Violist Andrew Phan — How have you grown from when you first joined?

“I’ve won a few state piano competitions, but they’ve all been solo pianos. Being in a huge ensemble where I’m supporting everyone else was hard for me and there’s a bit of ego I had to let go of. It’s the tenacity to keep going even though you’re not the center of attention. Every instrument has a certain role in the orchestra: violins are the high melodic voices, while the lower instruments like the bass provide the harmonies used to keep the music grounded. By embracing and playing my role, I was able to mature into a more interdependent person.”

Violinist Logan Szeto — What is your favorite memory in orchestra?

“Performing [at] Segerstrom Center in Costa Mesa. It was eye-opening because if you get really good, you can play at an amazing hall. Having that opportunity as a high schooler is amazing.”

Saxophonist Mahek Kanda — What are some expectations you hope to achieve in orchestra?

“My goal would be to help younger students see orchestra the same way I see it. I want them to experience the stress-relief aspect, the fun aspect. To see how band and orchestra can make an impact on their lives.”

Flutist Juliana Duenas — What do you hope to do in the future?
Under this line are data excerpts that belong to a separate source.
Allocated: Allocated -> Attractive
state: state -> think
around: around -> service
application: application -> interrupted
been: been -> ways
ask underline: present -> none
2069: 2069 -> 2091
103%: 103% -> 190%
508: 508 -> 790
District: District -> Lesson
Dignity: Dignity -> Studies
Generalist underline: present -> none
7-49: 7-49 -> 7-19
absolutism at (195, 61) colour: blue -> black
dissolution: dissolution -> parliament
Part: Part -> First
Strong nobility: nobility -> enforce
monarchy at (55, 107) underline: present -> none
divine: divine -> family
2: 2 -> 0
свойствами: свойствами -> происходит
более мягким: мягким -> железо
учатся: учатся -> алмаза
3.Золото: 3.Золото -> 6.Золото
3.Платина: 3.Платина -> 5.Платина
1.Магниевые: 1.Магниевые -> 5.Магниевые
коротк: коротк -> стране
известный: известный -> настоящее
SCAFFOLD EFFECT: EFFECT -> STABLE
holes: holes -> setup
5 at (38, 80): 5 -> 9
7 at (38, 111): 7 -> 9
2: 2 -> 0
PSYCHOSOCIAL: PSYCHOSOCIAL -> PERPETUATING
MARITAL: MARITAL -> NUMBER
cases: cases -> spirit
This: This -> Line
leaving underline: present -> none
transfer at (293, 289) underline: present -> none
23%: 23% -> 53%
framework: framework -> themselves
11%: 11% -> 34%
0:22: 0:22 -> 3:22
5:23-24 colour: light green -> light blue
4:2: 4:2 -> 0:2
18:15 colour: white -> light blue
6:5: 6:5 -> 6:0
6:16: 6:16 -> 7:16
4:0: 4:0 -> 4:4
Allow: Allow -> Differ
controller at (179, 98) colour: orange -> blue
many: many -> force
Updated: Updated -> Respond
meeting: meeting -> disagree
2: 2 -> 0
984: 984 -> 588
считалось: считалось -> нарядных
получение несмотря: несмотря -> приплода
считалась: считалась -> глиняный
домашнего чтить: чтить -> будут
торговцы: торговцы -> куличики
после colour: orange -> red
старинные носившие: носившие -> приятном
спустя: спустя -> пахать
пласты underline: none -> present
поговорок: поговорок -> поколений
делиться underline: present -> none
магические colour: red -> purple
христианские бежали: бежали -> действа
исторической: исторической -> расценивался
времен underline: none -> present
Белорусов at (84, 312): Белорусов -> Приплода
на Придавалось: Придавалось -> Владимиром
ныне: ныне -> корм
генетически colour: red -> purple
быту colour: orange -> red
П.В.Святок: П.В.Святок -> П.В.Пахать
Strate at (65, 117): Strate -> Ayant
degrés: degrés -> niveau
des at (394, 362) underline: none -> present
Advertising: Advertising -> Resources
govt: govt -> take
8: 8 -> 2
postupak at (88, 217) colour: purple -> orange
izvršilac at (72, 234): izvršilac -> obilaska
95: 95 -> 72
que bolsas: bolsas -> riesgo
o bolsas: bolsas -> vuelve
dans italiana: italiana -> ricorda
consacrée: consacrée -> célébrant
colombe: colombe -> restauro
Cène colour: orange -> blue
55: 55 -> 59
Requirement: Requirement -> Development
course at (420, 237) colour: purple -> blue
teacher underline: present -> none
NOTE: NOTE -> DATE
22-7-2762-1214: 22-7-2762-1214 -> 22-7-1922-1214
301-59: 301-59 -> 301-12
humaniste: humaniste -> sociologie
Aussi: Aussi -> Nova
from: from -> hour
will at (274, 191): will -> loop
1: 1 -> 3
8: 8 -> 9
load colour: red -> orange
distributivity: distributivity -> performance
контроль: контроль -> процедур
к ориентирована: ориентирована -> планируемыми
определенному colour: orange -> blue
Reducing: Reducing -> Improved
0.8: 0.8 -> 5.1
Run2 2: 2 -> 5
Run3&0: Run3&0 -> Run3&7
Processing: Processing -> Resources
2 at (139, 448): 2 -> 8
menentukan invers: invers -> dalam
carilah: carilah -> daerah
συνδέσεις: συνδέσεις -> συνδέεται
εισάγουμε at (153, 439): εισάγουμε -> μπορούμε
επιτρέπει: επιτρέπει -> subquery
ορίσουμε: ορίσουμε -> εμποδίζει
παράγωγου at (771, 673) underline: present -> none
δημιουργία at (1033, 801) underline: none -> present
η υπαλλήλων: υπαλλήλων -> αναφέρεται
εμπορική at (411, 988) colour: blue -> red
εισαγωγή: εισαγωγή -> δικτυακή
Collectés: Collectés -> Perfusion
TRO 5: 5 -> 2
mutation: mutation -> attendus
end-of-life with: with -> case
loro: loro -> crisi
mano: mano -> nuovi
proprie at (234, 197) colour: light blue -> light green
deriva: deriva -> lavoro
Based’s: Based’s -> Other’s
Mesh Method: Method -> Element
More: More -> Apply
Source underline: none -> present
“I want to keep doing band after I graduate from college. Music is fun. I went to my first concert when I was ten and something about being in a band means a lot to me, especially when you can tell people care. It would make me sad if I met myself thirty years in the future and I forgot how to read music.”

Cellist Lucas Liem – Senior advice?

“Fake it till you make it.”


After years of hard work, these seniors are proud of their growth as leaders of their orchestra classes, something any beginner dreams of when they first enter the class. Make sure to show your support for instrumental music as they perform their final great performances at Oxford!